According to the Center for Disease Control's most recent statistics, there are about 10 fatal drownings per day. Children age 1 through 4 have the highest drowning rates. Graham Snyder, an emergency-room physician who has dealt with his share of drowning accidents, is the co-inventor of a system that could help reduce those sad numbers.
The SEAL system consists of a necklace-type device and a monitoring hub. A swimmer wears the neck band and goes underwater. The lifeguard or parent also wears a band. After a certain amount of time without surfacing, visual and audio alarms signal on the necklace, the hub, and the lifeguard's band.
A lot of thought has gone into the design for SEAL. It works in both salt and fresh water. For safety reasons, the neck band is designed to come off if pulled on. The bands are good for about six hours of swimming before needing a recharge.

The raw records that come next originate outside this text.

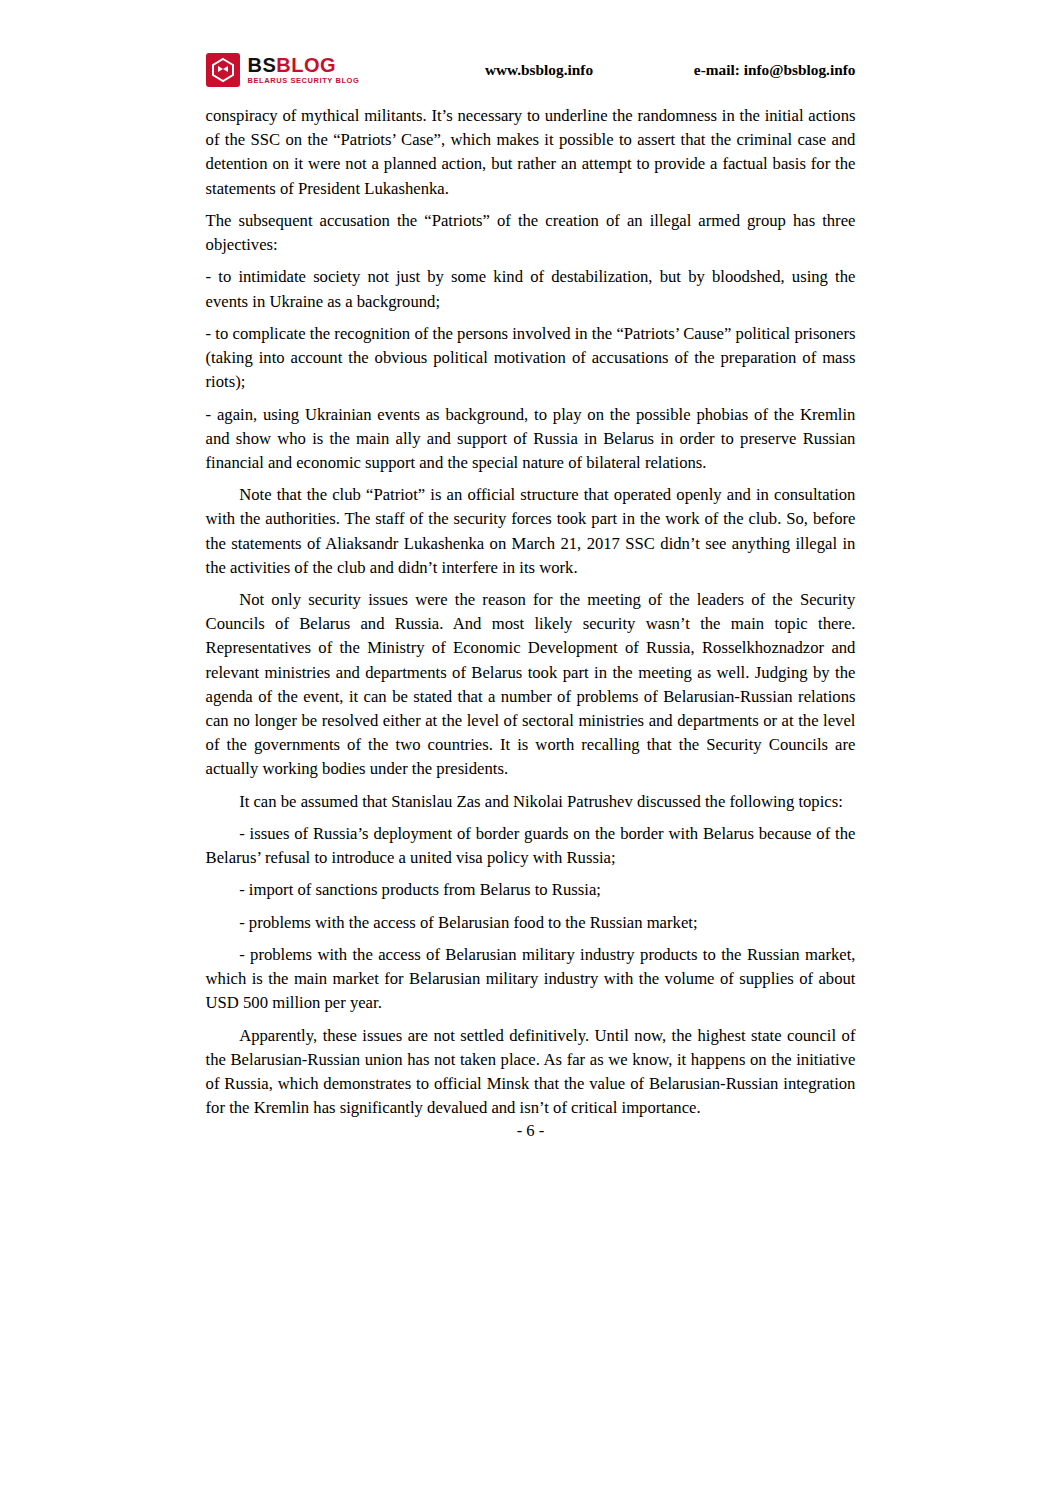BSBLOG
BELARUS SECURITY BLOG
www.bsblog.info e-mail: info@bsblog.info
conspiracy of mythical militants. It’s necessary to underline the randomness in the initial actions of the SSC on the “Patriots’ Case”, which makes it possible to assert that the criminal case and detention on it were not a planned action, but rather an attempt to provide a factual basis for the statements of President Lukashenka.
The subsequent accusation the “Patriots” of the creation of an illegal armed group has three objectives:
- to intimidate society not just by some kind of destabilization, but by bloodshed, using the events in Ukraine as a background;
- to complicate the recognition of the persons involved in the “Patriots’ Cause” political prisoners (taking into account the obvious political motivation of accusations of the preparation of mass riots);
- again, using Ukrainian events as background, to play on the possible phobias of the Kremlin and show who is the main ally and support of Russia in Belarus in order to preserve Russian financial and economic support and the special nature of bilateral relations.
Note that the club “Patriot” is an official structure that operated openly and in consultation with the authorities. The staff of the security forces took part in the work of the club. So, before the statements of Aliaksandr Lukashenka on March 21, 2017 SSC didn’t see anything illegal in the activities of the club and didn’t interfere in its work.
Not only security issues were the reason for the meeting of the leaders of the Security Councils of Belarus and Russia. And most likely security wasn’t the main topic there. Representatives of the Ministry of Economic Development of Russia, Rosselkhoznadzor and relevant ministries and departments of Belarus took part in the meeting as well. Judging by the agenda of the event, it can be stated that a number of problems of Belarusian-Russian relations can no longer be resolved either at the level of sectoral ministries and departments or at the level of the governments of the two countries. It is worth recalling that the Security Councils are actually working bodies under the presidents.
It can be assumed that Stanislau Zas and Nikolai Patrushev discussed the following topics:
- issues of Russia’s deployment of border guards on the border with Belarus because of the Belarus’ refusal to introduce a united visa policy with Russia;
- import of sanctions products from Belarus to Russia;
- problems with the access of Belarusian food to the Russian market;
- problems with the access of Belarusian military industry products to the Russian market, which is the main market for Belarusian military industry with the volume of supplies of about USD 500 million per year.
Apparently, these issues are not settled definitively. Until now, the highest state council of the Belarusian-Russian union has not taken place. As far as we know, it happens on the initiative of Russia, which demonstrates to official Minsk that the value of Belarusian-Russian integration for the Kremlin has significantly devalued and isn’t of critical importance.
- 6 -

A hub system with a single neck band goes for a $149 pledge. The top pledge level comes in at $599 for six swimmer bands, two lifeguard bands, two hubs, and two charging stations. The maker sees the system as working for both home and commercial applications. The commercial version will be able to support more than 100 swimmers while the residential can handle up to 12.
A working prototype has already been developed and tested, so the Indiegogo funding project is aimed at getting SEAL into production. The cost may put some buyers off, but it's certainly a more high-tech system than those orange arm floaties that were popular when I was learning how to swim.